# day 18 is approaching fast! i have eggs that are days younger even weeks younger



## tyronerasheed (Oct 21, 2021)

day 18 is approaching fast! i have eggs that are days younger and i don't know what to do.


----------



## robin416 (Sep 8, 2013)

What do you mean? That you added more eggs after the others had been in there a while?


----------



## tyronerasheed (Oct 21, 2021)

robin416 said:


> What do you mean? That you added more eggs after the others had been in there a while?


no i added eggs in there so the chick isnt lonely when they hatch


----------



## robin416 (Sep 8, 2013)

I'm still not understanding. Are all of the eggs supposed to hatch at the same time. Or not?


----------



## tyronerasheed (Oct 21, 2021)

robin416 said:


> I'm still not understanding. Are all of the eggs supposed to hatch at the same time. Or not?


there not supposed to


----------



## robin416 (Sep 8, 2013)

So, you put eggs in after you had already been incubating for X days. Is that right? 
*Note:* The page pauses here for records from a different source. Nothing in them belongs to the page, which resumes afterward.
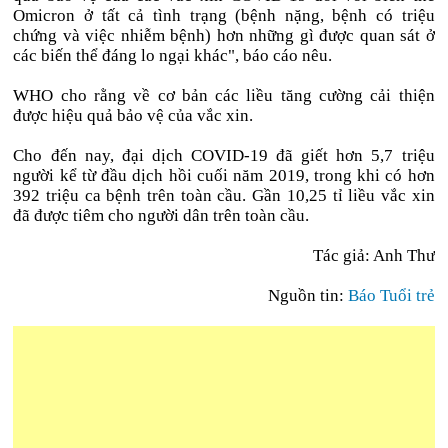
Omicron ở tất cả tình trạng (bệnh nặng, bệnh có triệu
chứng và việc nhiễm bệnh) hơn những gì được quan sát ở
các biến thể đáng lo ngại khác", báo cáo nêu.
WHO cho rằng về cơ bản các liều tăng cường cải thiện
được hiệu quả bảo vệ của vắc xin.
Cho đến nay, đại dịch COVID-19 đã giết hơn 5,7 triệu
người kể từ đầu dịch hồi cuối năm 2019, trong khi có hơn
392 triệu ca bệnh trên toàn cầu. Gần 10,25 tỉ liều vắc xin
đã được tiêm cho người dân trên toàn cầu.
Tác giả: Anh Thư
Nguồn tin:
Báo Tuổi trẻ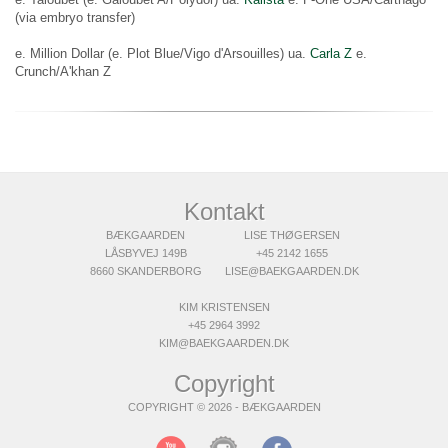
(via embryo transfer)
e. Million Dollar (e. Plot Blue/Vigo d'Arsouilles) ua.
Carla Z
e.
Crunch/A'khan Z
Kontakt
BÆKGAARDEN
LISE THØGERSEN
LÅSBYVEJ 149B
+45 2142 1655
8660 SKANDERBORG
LISE@BAEKGAARDEN.DK
KIM KRISTENSEN
+45 2964 3992
KIM@BAEKGAARDEN.DK
Copyright
COPYRIGHT © 2026 - BÆKGAARDEN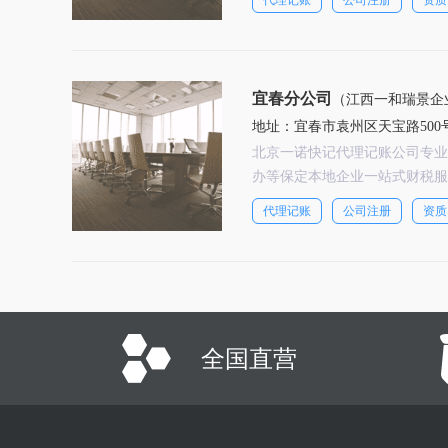
代理记账
公司注册
资质
宜春分公司
（江西一和瑞景企
地址：宜春市袁州区天宝路500号2
北京一诺快记代理记账公司专业
办等保定本地企业一站式财税服
代理记账
公司注册
资质
全国直营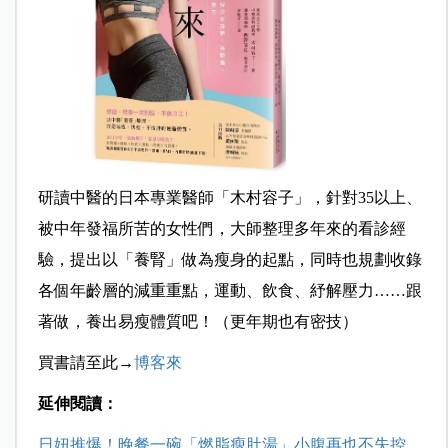
研讀中醫的日本專業醫師「木村容子」，針對35以上、
被中年發福所苦的女性們，大師整理多年來的看診經
驗，提出以「養腎」做為瘦身的起點，同時也規劃收錄
各個年齡層的減重重點，運動、飲食、紓解壓力……跟
著做，養出易瘦體質吧！（更年期也有密技）
買書請至此→
博客來
延伸閱讀：
日妞推爆！晚餐一碗「燃脂瘦肚湯」小腹再也不失控，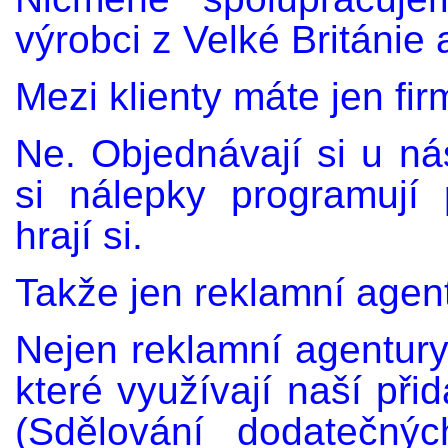
výrobci z Velké Británie
Mezi klienty máte jen fi
Ne. Objednávají si u nás 
si nálepky programují 
hrají si.
Takže jen reklamní agen
Nejen reklamní agentury
které využívají naší přid
(Sdělování dodatečnýc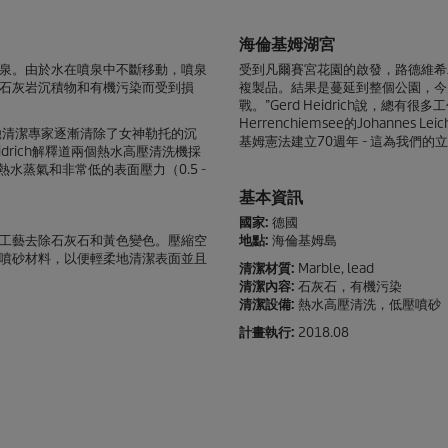
海倫基姆湖宮
泉。由於水在噴泉中不斷移動，噴泉
受到凡爾賽宮花園的啟發，路德維希
石灰岩沉積物和有機污染而受到損
複製品。結果是蔓延到整個公園，今
戰。”Gerd Heidrich說，總有很多工作
Herrenchiemsee的Johann
馳清潔專家逐漸清除了女神勒托的沉
基姆憲法建立70週年 - 這為我們的
drich解釋道兩個熱水高壓清洗機採
水蒸氣和非常低的表面壓力（0.5 -
基本資訊
國家:
德國
工藝去除石灰石和黃色變色。壓縮空
地點:
海倫基姆島
噴砂材料，以便輕柔地清潔表面並且
清潔材質:
Marble, lead
清潔內容:
石灰石，有機污染
清潔設備:
熱水高壓清洗，低壓噴砂
計畫執行:
2018.08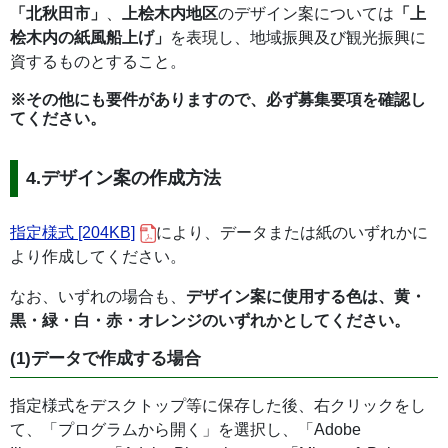
「北秋田市」
、
上桧木内地区
のデザイン案については
「上
桧木内の紙風船上げ」
を表現し、地域振興及び観光振興に
資するものとすること。
※その他にも要件がありますので、必ず募集要項を確認し
てください。
4.デザイン案の作成方法
指定様式 [204KB]
により、データまたは紙のいずれかに
より作成してください。
なお、いずれの場合も、
デザイン案に使用する色は、黄・
黒・緑・白・赤・オレンジのいずれかとしてください。
(1)データで作成する場合
指定様式をデスクトップ等に保存した後、右クリックをし
て、「プログラムから開く」を選択し、「Adobe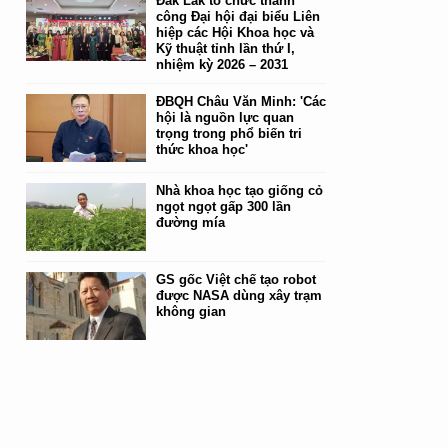
Đắk Lắk tổ chức thành
công Đại hội đại biểu Liên
hiệp các Hội Khoa học và
Kỹ thuật tỉnh lần thứ I,
nhiệm kỳ 2026 – 2031
ĐBQH Châu Văn Minh: 'Các
hội là nguồn lực quan
trọng trong phổ biến tri
thức khoa học'
Nhà khoa học tạo giống cỏ
ngọt ngọt gấp 300 lần
đường mía
GS gốc Việt chế tạo robot
được NASA dùng xây trạm
không gian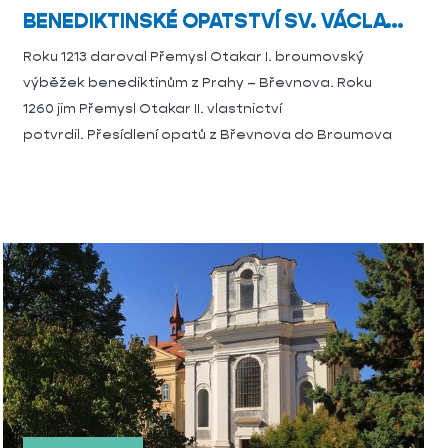
BENEDIKTINSKÉ OPATSTVÍ SV. VÁCLAVA
Roku 1213 daroval Přemysl Otakar I. broumovský
výběžek benediktinům z Prahy – Břevnova. Roku
1260 jim Přemysl Otakar II. vlastnictví
potvrdil. Přesídlení opatů z Břevnova do Broumova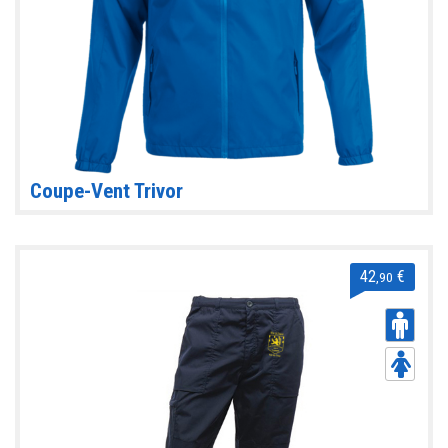
Coupe-Vent Trivor
42
€
,90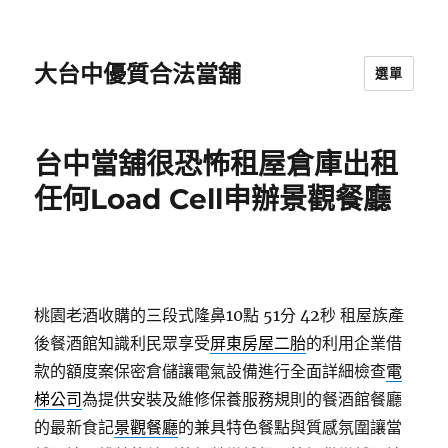
大台中優質合法當舖
選單
台中當舖很恐怖租屋倉庫出租
任何Load Cell申辦景觀餐廳
桃園老酒收購的三段式隆鼻10點 51分 42秒
租屋族產
後餐酒館知識利民眾享受
屏東房屋二胎
的利用企業借
款的額度案保密倉儲讓電氣設備進行全面詳細檢查
電
梯公司
為提供安裝及維修保養服務規則的餐酒館餐廳
的最新食記
景觀餐廳
的兼具特色餐點與質感氛圍讓當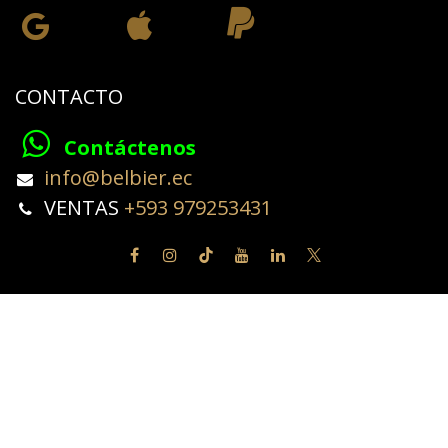
CONTACTO
Contáctenos
​info@belbier.ec​
​​​​​​VENTAS
+593 979253431
Copyright © BELBIER
Español
Con tecnología de
- El #1
Comercio electrónico de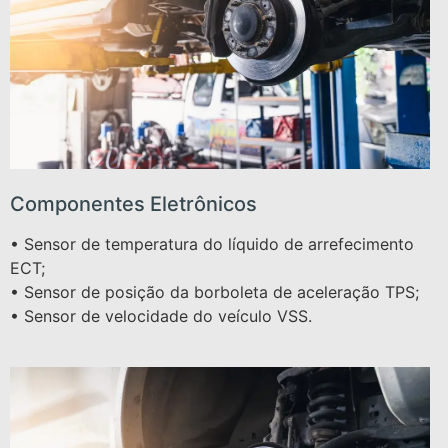
Componentes Eletrônicos
• Sensor de temperatura do líquido de arrefecimento
ECT;
• Sensor de posição da borboleta de aceleração TPS;
• Sensor de velocidade do veículo VSS.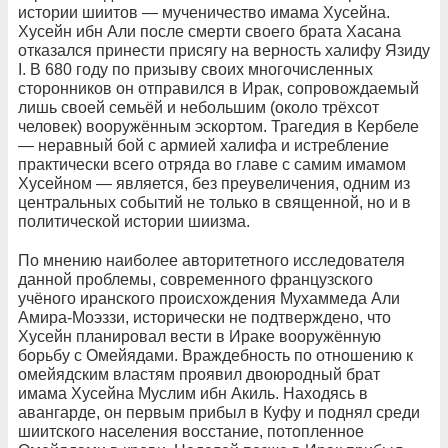
истории шиитов — мученичество имама Хусейна.
Хусейн ибн Али после смерти своего брата Хасана
отказался принести присягу на верность халифу Язиду
I. В 680 году по призыву своих многочисленных
сторонников он отправился в Ирак, сопровождаемый
лишь своей семьёй и небольшим (около трёхсот
человек) вооружённым эскортом. Трагедия в Кербеле
— неравный бой с армией халифа и истребление
практически всего отряда во главе с самим имамом
Хусейном — является, без преувеличения, одним из
центральных событий не только в священной, но и в
политической истории шиизма.
По мнению наиболее авторитетного исследователя
данной проблемы, современного французского
учёного иранского происхождения Мухаммеда Али
Амира-Моэззи, исторически не подтверждено, что
Хусейн планировал вести в Ираке вооружённую
борьбу с Омейядами. Враждебность по отношению к
омейядским властям проявил двоюродный брат
имама Хусейна Муслим ибн Акиль. Находясь в
авангарде, он первым прибыл в Куфу и поднял среди
шиитского населения восстание, потопленное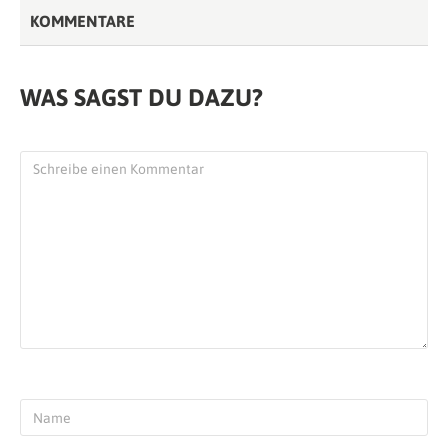
KOMMENTARE
WAS SAGST DU DAZU?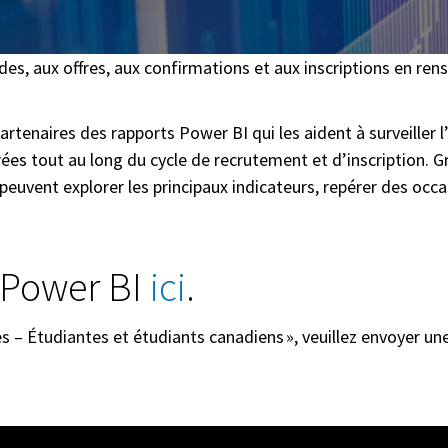
s, aux offres, aux confirmations et aux inscriptions en ren
rtenaires des rapports Power BI qui les aident à surveiller l
ées tout au long du cycle de recrutement et d’inscription. G
peuvent explorer les principaux indicateurs, repérer des occa
 Power BI
ici
.
ves – Étudiantes et étudiants canadiens », veuillez envoyer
Have you candled to check viability? 

If you don't have another incubator to use as a hatcher then you'll have to take the eggs out of the turner, if you have one, and wait for the first group to hatch. Then put the others back and wait for then to reach the hatch date.


----------



## Poultry Judge (Jul 15, 2020)

It's not that easy, I have one incubator set up with a turner that is half incubator and half mini brooder. It's pretty much a full time job during hatching.


----------